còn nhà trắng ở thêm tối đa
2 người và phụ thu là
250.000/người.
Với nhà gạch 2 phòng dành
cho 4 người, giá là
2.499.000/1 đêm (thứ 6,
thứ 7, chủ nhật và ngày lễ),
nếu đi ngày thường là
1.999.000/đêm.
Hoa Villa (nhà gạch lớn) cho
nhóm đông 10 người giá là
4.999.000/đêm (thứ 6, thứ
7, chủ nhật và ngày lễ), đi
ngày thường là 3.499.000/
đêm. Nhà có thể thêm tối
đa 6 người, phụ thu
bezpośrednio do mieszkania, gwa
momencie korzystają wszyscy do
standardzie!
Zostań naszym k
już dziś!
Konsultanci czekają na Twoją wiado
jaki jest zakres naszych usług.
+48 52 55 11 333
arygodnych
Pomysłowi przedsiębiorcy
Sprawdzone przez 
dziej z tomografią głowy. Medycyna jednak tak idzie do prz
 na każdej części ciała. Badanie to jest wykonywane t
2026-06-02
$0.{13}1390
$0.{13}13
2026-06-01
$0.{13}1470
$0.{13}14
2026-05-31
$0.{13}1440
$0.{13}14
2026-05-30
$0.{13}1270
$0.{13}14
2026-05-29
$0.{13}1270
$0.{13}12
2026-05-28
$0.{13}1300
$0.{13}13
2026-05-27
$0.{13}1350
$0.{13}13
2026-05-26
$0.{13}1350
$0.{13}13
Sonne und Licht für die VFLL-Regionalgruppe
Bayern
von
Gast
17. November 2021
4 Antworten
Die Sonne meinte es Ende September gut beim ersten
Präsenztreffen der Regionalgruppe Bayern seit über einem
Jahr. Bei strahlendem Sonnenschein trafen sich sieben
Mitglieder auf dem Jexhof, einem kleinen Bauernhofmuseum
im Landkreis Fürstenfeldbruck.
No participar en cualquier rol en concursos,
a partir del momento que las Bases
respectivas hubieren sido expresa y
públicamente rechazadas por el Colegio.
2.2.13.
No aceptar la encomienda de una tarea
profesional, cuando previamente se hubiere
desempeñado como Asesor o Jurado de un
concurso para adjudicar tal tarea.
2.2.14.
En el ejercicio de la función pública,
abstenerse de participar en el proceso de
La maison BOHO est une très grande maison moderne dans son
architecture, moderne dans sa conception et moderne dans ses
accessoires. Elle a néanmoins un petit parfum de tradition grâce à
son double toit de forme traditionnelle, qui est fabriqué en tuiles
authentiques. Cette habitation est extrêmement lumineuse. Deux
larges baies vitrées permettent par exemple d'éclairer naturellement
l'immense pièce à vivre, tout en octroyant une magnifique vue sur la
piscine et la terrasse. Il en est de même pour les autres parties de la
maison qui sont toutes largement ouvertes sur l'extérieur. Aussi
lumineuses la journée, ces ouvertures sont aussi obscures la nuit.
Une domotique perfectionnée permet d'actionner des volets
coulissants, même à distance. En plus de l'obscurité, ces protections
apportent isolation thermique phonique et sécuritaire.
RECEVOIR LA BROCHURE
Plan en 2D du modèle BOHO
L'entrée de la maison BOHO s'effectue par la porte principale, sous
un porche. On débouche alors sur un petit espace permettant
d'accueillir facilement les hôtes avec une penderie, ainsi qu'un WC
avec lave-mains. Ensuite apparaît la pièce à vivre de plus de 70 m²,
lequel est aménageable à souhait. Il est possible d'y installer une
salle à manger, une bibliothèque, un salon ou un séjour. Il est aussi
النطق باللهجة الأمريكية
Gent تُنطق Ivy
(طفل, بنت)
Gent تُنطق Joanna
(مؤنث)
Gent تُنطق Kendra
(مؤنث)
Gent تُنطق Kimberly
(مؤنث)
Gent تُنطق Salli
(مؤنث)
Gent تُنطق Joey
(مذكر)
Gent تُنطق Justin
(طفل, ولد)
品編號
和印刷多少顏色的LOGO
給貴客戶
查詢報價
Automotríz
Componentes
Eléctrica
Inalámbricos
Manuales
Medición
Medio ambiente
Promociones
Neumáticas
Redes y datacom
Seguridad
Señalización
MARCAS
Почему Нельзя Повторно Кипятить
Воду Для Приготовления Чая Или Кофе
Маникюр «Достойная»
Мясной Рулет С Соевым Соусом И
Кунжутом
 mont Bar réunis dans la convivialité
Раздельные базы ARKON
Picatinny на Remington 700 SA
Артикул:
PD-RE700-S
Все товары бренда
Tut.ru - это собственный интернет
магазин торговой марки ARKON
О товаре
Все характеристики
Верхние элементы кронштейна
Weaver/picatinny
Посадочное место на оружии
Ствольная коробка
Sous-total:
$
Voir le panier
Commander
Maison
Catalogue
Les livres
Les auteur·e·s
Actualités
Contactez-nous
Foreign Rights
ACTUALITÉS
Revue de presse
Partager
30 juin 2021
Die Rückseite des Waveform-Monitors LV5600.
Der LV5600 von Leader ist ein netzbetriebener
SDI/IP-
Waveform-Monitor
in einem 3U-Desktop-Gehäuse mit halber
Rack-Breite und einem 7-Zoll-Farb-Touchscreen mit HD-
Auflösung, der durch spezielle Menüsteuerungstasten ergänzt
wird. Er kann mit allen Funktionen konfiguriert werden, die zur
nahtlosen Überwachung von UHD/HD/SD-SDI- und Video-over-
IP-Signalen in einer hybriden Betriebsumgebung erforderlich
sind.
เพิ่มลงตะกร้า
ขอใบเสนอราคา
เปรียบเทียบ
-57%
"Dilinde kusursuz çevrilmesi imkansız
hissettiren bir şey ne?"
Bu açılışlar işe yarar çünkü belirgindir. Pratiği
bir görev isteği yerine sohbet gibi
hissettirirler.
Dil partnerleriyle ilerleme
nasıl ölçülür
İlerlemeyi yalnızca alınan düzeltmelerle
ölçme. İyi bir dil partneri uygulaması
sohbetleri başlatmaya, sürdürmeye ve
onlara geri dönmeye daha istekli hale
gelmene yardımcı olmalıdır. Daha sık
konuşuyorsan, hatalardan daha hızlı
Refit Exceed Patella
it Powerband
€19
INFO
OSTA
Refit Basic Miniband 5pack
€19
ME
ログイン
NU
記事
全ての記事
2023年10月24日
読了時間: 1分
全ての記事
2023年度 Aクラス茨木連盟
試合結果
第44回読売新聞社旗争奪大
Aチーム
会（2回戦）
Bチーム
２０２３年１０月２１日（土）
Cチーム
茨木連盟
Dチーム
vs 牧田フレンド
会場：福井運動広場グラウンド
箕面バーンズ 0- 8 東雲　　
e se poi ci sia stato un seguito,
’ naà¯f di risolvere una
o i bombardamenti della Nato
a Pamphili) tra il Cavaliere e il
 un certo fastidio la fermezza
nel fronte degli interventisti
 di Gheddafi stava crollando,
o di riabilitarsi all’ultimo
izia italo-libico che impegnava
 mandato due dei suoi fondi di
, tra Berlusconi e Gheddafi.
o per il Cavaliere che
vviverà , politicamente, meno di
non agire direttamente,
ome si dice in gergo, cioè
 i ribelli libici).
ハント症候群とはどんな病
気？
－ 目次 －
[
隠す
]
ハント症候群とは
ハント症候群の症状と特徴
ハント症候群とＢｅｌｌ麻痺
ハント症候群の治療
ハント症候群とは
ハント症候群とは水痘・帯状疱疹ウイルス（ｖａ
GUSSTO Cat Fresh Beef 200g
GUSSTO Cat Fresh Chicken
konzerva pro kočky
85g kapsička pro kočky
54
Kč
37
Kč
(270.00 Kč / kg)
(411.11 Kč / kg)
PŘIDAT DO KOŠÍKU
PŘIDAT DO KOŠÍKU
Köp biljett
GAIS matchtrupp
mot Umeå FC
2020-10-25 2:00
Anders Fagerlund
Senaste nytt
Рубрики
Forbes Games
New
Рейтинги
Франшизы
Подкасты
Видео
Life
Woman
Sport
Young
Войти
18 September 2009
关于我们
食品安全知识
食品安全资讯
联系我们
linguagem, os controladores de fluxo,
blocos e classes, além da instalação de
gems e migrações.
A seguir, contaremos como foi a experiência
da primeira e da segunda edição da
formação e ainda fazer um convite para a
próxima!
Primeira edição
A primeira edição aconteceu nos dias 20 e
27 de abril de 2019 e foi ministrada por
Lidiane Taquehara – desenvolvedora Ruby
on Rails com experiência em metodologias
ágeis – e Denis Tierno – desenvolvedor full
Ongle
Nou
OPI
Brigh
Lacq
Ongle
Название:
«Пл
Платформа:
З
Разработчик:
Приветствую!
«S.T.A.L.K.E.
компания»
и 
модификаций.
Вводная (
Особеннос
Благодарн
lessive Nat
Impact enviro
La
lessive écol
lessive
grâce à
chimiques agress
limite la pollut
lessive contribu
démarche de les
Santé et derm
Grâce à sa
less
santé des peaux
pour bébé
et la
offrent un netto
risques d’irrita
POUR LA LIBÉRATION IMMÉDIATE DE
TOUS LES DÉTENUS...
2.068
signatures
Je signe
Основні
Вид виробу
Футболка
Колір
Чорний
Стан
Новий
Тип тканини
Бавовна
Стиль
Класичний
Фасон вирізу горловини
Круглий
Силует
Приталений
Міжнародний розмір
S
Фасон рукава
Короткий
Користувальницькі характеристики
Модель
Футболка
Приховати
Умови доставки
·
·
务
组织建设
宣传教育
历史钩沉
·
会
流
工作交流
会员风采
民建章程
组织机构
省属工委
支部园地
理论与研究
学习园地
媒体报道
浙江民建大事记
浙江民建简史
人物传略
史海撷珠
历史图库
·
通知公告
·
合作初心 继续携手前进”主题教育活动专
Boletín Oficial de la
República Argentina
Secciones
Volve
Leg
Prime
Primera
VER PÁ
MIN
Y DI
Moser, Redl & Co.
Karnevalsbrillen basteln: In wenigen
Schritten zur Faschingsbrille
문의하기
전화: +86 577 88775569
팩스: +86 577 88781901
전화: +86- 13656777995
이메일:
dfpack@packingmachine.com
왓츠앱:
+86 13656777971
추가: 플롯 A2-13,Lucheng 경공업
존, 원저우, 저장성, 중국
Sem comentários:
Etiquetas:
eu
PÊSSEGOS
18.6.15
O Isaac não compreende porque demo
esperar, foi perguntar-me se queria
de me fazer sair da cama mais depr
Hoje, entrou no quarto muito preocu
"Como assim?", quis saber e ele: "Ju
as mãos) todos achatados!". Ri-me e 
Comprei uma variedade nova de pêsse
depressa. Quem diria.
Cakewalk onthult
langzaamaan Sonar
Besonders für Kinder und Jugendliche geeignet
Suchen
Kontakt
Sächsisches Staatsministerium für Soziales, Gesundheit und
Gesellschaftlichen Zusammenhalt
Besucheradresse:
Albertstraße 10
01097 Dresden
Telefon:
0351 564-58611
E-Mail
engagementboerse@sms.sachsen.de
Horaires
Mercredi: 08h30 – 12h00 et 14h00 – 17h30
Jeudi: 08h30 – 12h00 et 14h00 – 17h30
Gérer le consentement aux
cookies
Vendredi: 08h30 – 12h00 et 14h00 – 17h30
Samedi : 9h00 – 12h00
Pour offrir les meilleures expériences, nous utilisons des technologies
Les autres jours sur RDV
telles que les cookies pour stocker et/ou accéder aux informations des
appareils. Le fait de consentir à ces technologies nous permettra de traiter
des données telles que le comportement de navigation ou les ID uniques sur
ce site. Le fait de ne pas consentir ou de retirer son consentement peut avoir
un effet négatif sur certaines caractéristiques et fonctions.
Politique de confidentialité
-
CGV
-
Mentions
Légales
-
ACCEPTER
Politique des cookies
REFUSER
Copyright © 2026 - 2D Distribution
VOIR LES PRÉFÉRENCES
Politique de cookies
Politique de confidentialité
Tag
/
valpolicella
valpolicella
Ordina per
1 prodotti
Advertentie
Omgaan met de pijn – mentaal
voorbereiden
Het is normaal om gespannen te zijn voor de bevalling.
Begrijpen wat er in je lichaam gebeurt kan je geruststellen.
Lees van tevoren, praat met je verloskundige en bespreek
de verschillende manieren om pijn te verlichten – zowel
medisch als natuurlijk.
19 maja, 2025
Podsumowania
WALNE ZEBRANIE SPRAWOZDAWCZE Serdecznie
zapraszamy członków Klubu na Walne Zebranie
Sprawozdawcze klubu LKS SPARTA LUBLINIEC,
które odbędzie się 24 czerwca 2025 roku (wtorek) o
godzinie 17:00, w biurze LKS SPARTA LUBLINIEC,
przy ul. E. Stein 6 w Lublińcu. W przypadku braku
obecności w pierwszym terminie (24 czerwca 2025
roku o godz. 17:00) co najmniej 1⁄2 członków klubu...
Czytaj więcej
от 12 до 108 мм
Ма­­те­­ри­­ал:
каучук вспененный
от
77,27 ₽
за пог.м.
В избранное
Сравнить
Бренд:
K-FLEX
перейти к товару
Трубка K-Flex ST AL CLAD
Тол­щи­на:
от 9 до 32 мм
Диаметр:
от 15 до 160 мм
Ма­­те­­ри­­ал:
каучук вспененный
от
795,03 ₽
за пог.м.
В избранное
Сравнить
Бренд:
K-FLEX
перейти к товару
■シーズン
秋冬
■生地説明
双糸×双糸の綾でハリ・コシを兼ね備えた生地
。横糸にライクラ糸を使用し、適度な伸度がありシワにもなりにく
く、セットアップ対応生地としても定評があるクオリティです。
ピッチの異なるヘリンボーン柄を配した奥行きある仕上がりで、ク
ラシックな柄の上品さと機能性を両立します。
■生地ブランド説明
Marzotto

_____

[Task brief]:
Output must consist only of the listing's lines from the first through the line with "4.999.000/đêm (thứ 6, thứ", reproduced word for word.

[Response]:
còn nhà trắng ở thêm tối đa
2 người và phụ thu là
250.000/người.
Với nhà gạch 2 phòng dành
cho 4 người, giá là
2.499.000/1 đêm (thứ 6,
thứ 7, chủ nhật và ngày lễ),
nếu đi ngày thường là
1.999.000/đêm.
Hoa Villa (nhà gạch lớn) cho
nhóm đông 10 người giá là
4.999.000/đêm (thứ 6, thứ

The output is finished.